> [Testo fornito]:
16. - Per interpretare le tensioni e i conflitti della società italiana e per proporre dei comuni orientamenti operativi, dobbiamo rifarci ai fondamenti della convivenza umana:

quindi al valore della persona,

alla destinazione fondamentale dei beni della terra,

alle ragioni della solidarietà tra gente di razza, cultura e religione diverse, che convive nello stesso territorio.

Non è compito della Chiesa indicare soluzioni tecniche, ma trarre dal Vangelo i principi etico-religiosi che devono guidare gli uomini nella ricerca delle vie e nell'uso dei mezzi atti ad affrontare nel proprio tempo le esigenze e le difficoltà della convivenza.

Il Concilio Vaticano II ricorda il costante dovere dei cristiani di "enucleare, difendere e rettamente applicare i principi cristiani ai problemi attuali".14

17. - Istanze affermatesi nella storia civile

Più volte nel nostro tempo politici e governanti sono tornati a discutere e a proporre norme sulla convivenza delle persone e dei popoli.

A livello internazionale sono stati proclamati i diritti inalienabili della persona umana, senza alcuna discriminazione di razza, cultura, religione, età.

Non sempre nelle relazioni internazionali e all'interno delle singole nazioni questi diritti sono stati rispettati, né purtroppo queste dichiarazioni sono state sufficienti ad impedire drammatici conflitti o sfruttamenti e talvolta veri e propri genocidi.

Tuttavia è stato ugualmente importante che la coscienza collettiva dei popoli abbia espresso in forma pubblica e ufficiale il valore della persona umana e i suoi diritti alla vita, alla cultura, alla libertà.

18. - In Italia la Costituzione ha sancito alcuni diritti fondamentali della persona umana indipendentemente dalla sua origine, condizione sociale e grado di sviluppo, richiamando il dovere della solidarietà tra gli uomini, con l'esclusione della violenza come strumento per risolvere le difficoltà insorgenti dalla convivenza.15

Non sempre questi diritti e doveri sono stati praticati nella nostra vita civile, né tutti gli Italiani sono coscienti della loro portata.

Recentemente sono stati fatti dei passi in questa direzione.16

È doveroso inoltre riconoscere che in vari settori vi sono stati un progressivo sviluppo dell'impegno solidaristico verso i soggetti più deboli ( basti pensare all'esplosione del volontariato ) e una più vigile attenzione per la tutela dei diritti primi di ogni essere umano.

19. - L'insegnamento della Chiesa

Sui diritti della persona indipendentemente dalle sue condizioni è intervenuta più volte la Chiesa, come pure sul dovere della solidarietà, denunciando conflitti, ingiustizie, indicando vie di soluzione.

> [Elenco]:
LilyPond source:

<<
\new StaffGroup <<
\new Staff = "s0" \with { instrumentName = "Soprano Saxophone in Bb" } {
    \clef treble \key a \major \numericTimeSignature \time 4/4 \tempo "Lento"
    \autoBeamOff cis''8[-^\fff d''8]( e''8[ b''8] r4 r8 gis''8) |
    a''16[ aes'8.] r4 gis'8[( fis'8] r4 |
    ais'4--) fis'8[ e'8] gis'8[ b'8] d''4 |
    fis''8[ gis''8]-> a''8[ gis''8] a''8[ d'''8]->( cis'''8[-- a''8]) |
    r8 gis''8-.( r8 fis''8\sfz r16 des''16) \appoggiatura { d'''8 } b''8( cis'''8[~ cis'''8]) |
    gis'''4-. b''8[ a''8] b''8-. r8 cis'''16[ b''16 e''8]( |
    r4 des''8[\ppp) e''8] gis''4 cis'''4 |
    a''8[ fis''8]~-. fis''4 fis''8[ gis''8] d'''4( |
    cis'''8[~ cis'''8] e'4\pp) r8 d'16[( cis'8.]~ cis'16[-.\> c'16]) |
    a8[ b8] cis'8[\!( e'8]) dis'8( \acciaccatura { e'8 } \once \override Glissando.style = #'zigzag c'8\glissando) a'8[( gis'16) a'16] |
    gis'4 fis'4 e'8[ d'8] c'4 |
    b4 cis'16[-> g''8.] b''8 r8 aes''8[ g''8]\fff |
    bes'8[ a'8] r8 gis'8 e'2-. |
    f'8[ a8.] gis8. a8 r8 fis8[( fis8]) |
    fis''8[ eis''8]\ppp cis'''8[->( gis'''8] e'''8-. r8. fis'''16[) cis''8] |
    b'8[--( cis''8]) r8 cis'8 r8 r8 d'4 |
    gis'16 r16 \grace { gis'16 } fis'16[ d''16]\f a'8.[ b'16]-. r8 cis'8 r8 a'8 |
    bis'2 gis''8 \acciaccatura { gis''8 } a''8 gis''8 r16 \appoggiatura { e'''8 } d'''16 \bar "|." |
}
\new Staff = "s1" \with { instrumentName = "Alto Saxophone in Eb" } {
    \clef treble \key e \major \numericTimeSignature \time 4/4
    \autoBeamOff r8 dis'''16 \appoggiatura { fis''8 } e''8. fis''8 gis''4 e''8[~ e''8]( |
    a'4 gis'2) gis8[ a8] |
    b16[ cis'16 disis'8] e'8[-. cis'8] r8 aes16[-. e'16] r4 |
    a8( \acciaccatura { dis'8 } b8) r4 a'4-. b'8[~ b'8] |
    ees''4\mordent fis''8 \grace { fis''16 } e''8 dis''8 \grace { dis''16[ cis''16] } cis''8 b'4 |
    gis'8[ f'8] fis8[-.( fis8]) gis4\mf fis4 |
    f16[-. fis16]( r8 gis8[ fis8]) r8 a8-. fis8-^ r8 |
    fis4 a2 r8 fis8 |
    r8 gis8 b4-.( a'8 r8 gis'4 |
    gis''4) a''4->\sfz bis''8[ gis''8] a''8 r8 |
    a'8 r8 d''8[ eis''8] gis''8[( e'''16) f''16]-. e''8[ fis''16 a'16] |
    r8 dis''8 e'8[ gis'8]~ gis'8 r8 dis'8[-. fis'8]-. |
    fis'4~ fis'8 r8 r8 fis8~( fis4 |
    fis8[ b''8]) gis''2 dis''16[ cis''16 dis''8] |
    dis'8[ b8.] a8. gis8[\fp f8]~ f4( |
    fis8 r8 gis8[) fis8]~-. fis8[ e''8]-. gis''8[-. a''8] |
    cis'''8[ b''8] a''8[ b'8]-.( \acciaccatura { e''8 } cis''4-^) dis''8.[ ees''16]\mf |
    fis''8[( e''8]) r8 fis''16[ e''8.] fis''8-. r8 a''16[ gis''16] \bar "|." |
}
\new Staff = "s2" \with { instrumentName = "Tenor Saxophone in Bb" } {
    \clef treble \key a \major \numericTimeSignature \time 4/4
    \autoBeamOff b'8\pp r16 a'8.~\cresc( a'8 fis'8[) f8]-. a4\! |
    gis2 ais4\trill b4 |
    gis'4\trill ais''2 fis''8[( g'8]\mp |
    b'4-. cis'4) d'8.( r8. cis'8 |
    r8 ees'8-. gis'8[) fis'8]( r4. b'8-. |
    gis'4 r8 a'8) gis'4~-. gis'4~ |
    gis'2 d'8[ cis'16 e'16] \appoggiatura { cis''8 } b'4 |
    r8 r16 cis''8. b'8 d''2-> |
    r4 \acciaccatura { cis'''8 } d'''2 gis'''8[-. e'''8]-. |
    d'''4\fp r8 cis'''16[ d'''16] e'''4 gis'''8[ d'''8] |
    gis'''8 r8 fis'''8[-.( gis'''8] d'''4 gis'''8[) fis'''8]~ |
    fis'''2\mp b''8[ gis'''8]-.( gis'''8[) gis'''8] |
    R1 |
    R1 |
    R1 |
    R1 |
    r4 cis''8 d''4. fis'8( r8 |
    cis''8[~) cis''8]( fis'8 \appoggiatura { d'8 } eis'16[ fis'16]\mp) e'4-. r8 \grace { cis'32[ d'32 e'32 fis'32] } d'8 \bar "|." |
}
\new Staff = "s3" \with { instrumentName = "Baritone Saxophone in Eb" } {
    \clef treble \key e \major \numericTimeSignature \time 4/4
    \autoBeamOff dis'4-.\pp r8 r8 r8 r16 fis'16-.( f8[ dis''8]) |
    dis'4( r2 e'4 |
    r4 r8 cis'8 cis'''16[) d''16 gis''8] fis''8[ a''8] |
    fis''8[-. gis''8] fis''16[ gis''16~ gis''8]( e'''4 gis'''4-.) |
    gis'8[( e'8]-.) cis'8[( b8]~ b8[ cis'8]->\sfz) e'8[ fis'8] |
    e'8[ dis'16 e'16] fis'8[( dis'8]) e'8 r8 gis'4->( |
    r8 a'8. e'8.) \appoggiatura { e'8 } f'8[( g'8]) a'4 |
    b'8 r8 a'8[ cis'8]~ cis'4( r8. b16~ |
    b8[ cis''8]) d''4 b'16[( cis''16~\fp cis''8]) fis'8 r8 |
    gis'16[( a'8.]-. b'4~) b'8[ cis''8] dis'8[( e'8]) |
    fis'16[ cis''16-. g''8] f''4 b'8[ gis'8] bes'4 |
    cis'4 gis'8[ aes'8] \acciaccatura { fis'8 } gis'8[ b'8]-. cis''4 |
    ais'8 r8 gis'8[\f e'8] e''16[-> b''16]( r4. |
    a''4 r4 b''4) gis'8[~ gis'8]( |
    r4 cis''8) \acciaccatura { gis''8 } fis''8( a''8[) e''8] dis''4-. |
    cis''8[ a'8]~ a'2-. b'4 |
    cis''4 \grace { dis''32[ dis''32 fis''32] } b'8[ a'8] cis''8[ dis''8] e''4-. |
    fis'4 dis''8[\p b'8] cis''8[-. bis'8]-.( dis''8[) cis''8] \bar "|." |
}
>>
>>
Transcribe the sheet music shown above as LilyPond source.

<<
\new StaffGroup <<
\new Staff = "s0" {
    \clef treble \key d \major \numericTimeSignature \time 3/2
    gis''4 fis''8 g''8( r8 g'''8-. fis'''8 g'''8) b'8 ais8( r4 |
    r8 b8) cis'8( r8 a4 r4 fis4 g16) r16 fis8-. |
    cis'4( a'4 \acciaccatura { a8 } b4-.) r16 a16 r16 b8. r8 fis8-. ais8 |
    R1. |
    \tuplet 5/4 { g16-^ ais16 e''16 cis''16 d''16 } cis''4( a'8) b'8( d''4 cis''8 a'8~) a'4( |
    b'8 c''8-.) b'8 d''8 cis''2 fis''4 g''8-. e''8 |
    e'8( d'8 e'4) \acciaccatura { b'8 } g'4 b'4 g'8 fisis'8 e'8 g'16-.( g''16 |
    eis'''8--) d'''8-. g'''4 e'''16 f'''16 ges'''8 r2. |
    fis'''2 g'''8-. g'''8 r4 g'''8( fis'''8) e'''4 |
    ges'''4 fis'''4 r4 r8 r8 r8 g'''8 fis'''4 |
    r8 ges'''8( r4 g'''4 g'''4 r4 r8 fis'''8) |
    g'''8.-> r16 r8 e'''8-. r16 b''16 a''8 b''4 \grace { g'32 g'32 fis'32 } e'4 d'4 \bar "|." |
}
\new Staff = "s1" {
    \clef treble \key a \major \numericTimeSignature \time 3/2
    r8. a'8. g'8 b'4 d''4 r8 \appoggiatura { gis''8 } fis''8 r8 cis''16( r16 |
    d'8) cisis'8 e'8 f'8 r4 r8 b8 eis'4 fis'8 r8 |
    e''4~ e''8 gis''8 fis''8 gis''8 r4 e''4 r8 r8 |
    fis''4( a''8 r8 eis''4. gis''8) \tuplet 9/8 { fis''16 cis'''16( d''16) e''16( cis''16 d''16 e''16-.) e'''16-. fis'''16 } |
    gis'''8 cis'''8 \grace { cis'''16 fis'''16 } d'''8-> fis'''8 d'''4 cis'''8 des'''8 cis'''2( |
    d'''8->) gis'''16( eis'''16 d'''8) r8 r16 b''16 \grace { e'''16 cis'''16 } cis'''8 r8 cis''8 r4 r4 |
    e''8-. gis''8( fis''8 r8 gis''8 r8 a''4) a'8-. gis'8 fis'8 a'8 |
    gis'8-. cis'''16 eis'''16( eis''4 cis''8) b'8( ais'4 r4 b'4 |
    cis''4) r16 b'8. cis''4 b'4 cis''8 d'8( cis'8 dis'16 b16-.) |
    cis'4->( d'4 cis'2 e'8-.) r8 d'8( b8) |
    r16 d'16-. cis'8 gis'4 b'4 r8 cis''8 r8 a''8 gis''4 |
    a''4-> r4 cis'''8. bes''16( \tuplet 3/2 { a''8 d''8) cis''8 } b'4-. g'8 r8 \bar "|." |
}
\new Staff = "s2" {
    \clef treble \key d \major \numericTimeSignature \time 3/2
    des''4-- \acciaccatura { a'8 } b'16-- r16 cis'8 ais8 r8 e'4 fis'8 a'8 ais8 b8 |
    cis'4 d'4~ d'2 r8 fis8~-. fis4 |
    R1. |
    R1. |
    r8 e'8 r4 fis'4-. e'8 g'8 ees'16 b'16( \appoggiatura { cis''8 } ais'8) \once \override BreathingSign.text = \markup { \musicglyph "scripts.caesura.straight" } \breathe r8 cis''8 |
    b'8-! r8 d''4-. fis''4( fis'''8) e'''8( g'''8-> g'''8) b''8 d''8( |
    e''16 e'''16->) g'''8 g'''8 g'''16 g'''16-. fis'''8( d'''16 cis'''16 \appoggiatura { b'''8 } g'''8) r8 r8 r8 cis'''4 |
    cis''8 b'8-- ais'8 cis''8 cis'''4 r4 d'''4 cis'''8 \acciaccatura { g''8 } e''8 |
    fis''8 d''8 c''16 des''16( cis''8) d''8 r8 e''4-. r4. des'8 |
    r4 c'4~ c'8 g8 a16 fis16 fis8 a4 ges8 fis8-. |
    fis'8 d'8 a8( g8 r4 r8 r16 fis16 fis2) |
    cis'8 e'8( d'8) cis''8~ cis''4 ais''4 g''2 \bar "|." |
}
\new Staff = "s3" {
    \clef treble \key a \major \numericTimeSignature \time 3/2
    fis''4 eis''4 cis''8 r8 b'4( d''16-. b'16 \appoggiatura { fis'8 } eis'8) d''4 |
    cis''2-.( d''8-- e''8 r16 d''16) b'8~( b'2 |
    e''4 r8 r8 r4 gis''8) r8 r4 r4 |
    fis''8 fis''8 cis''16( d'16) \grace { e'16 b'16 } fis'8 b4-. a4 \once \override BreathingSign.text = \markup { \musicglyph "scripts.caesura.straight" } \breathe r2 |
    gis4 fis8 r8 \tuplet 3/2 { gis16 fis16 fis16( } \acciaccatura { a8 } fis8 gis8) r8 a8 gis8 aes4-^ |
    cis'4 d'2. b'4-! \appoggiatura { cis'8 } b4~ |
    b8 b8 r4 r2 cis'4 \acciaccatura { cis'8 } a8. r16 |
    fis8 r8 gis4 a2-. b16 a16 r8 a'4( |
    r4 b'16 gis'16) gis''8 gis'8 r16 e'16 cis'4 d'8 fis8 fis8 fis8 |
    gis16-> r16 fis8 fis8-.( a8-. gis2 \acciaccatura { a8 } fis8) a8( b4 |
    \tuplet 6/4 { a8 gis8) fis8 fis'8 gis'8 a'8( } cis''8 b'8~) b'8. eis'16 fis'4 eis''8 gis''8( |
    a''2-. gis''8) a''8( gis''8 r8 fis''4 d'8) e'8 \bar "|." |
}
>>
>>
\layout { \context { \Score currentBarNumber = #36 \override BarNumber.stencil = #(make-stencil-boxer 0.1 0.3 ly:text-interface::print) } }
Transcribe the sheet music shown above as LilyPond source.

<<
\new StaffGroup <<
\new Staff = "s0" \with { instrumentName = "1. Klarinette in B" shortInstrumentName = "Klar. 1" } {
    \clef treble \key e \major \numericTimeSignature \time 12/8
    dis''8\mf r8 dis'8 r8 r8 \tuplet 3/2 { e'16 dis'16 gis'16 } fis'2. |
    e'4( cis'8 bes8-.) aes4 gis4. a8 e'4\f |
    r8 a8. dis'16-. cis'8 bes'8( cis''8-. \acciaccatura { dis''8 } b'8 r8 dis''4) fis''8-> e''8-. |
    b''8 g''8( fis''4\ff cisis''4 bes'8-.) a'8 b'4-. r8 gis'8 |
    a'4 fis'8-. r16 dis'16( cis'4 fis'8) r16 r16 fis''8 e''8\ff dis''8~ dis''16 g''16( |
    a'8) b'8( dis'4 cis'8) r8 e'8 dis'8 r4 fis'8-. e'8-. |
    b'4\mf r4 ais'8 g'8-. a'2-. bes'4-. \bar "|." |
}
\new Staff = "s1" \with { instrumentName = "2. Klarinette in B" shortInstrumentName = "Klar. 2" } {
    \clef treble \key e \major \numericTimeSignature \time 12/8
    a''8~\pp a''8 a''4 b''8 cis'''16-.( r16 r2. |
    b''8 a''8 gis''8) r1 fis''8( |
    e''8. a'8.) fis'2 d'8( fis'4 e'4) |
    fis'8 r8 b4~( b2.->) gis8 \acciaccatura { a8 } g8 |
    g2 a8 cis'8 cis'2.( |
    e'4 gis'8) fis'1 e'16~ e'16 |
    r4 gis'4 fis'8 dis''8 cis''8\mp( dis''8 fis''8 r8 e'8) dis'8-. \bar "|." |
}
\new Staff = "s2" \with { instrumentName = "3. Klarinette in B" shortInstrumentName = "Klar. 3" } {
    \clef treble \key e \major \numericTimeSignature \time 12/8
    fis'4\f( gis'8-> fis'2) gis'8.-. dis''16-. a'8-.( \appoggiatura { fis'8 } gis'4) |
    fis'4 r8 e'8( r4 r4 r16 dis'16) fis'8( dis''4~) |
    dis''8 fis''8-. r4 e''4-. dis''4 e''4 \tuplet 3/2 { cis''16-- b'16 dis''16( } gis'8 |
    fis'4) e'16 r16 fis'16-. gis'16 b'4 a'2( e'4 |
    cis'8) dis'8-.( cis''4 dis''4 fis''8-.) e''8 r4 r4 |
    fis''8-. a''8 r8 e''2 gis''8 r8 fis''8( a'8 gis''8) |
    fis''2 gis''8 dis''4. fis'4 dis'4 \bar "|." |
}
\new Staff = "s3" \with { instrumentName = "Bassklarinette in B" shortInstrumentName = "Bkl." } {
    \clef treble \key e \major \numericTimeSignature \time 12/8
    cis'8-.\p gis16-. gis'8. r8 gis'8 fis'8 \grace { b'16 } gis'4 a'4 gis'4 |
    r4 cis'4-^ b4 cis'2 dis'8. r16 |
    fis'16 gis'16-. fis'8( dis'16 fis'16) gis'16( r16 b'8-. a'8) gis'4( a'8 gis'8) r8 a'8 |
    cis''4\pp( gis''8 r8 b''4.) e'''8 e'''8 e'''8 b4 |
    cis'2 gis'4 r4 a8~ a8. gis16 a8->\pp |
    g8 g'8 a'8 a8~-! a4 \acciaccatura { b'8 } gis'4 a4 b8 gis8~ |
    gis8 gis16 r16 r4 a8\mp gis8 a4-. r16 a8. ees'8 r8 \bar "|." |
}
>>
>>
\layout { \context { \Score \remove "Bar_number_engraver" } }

> [Esercizio]:
Rispondi a queste domande sul testo fornito:
(a) Che cosa, secondo il testo, non è compito della Chiesa?
(b) Quali diritti della persona umana ha espresso in forma pubblica e ufficiale la coscienza collettiva dei popoli?
(c) Quale fenomeno viene citato come esempio dello sviluppo dell'impegno solidaristico verso i soggetti più deboli?

> [Risposta]:
(a) Indicare soluzioni tecniche.
(b) I diritti alla vita, alla cultura, alla libertà.
(c) L'esplosione del volontariato.